A Guerra do Fim do Mundo

O romance está morto. O narrador omnisciente é uma antiguidade novecentista, uma fraude. Estas teorias, que atingiram o auge da popularidade nos anos sessenta, nem sequer arranham as paredes da fortaleza clássica que é A Guerra do Fim do Mundo. Publicada em 1982, a obra de Mario Vargas Llosa ignora essas discussões teóricas, remetendo-as para o baú das excentricidades intelectuais que marcam o declínio da cultura francesa. Perante este romance, o nouveau roman, os exercícios literários sem personagens e sem intriga, dissolvem-se no ar, esfumam-se, inexistem.

 

A Guerra do Fim do Mundo reconstitui acontecimentos históricos do final do século XIX, quando, numa pequena localidade do nordeste brasileiro, Canudos, uma seita milenarista, liderada pelo profeta António Conselheiro, desafiou o poder da então jovem república brasileira.
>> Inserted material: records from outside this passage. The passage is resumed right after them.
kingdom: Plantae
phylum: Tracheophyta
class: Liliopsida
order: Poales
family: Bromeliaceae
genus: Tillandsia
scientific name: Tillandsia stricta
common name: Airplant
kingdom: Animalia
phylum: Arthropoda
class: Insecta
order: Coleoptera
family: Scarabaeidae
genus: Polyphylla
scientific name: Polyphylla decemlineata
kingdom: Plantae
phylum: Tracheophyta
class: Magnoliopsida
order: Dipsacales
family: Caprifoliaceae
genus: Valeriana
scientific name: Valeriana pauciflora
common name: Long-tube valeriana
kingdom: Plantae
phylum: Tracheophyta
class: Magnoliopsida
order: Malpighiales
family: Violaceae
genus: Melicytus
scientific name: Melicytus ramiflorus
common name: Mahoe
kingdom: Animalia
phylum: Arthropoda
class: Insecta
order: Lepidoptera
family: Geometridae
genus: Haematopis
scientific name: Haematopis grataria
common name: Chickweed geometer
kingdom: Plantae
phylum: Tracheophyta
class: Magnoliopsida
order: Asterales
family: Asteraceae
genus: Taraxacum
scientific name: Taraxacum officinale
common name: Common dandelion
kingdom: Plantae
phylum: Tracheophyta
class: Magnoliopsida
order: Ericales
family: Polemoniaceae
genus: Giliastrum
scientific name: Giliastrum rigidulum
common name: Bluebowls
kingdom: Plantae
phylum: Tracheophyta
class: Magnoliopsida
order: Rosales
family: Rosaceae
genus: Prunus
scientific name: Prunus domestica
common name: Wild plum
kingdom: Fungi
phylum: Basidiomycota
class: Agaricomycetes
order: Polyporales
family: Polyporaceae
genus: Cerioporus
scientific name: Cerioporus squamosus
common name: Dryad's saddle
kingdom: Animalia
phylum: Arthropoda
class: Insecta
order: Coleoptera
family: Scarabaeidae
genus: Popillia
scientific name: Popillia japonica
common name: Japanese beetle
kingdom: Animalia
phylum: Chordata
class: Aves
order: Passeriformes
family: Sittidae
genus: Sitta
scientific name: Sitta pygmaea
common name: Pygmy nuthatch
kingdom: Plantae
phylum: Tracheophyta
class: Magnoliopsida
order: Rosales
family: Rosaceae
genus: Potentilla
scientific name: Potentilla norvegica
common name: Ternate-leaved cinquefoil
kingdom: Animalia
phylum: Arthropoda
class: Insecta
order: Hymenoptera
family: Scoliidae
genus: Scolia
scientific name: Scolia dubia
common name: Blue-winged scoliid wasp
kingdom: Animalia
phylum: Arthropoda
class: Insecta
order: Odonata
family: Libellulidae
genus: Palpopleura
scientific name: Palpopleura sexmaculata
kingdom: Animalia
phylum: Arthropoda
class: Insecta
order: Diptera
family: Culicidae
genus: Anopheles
Os fanáticos, um grupo heterogéneo composto por ex-cangaceiros e jagunços, beatos e pobres, rejeitavam medidas políticas como o casamento civil, o sistema métrico, os recenseamentos e os impostos. Acreditavam que, quando fossem atacados pelas autoridades, D. Sebastião e o seu exército viriam em seu socorro. No meio da disputa entre republicanos e monárquicos, o movimento religioso de Canudos tão incompreensível fora da grelha política tradicional que era impossível acreditar que se tratasse de um movimento popular, espontâneo e místico. Os republicanos viam-no como uma manobra dos fazendeiros da Baía, dos adversários do novo regime e dos ingleses. Só essa incapacidade para compreender as motivações de um inimigo que não temia a morte explica que as primeiras três expedições enviadas pelo exército tenham sido derrotadas por camponeses munidos de alguma artilharia, mas sobretudo de machetes, foices, paus, pedras e de uma convicção sobrenatural na natureza da sua missão.

 

Neste romance total, de uma estrutura narrativa impressionante, Vargas Llosa esquadrinha todas as dimensões da sociedade, dos pobres aos poderosos, da política à religião, da guerra à intimidade, da morte ao amor. Barões, criminosos, coronéis, padres, jornalistas, índios, revolucionários, comerciantes, mendigos, aberrações de circo: a humanidade no seu esplendor múltiplo, na sua interminável busca pela felicidade, pela justiça, pelo amor e guiada por ideais tão diversos quanto Deus, a República ou a Justiça, por valores, como a honra, e impulsos, como o desejo primitivo, que transcendem todas as barreiras sociais. A grandeza deste livro só se percebe se dissermos que é um dos maiores romances do século XIX.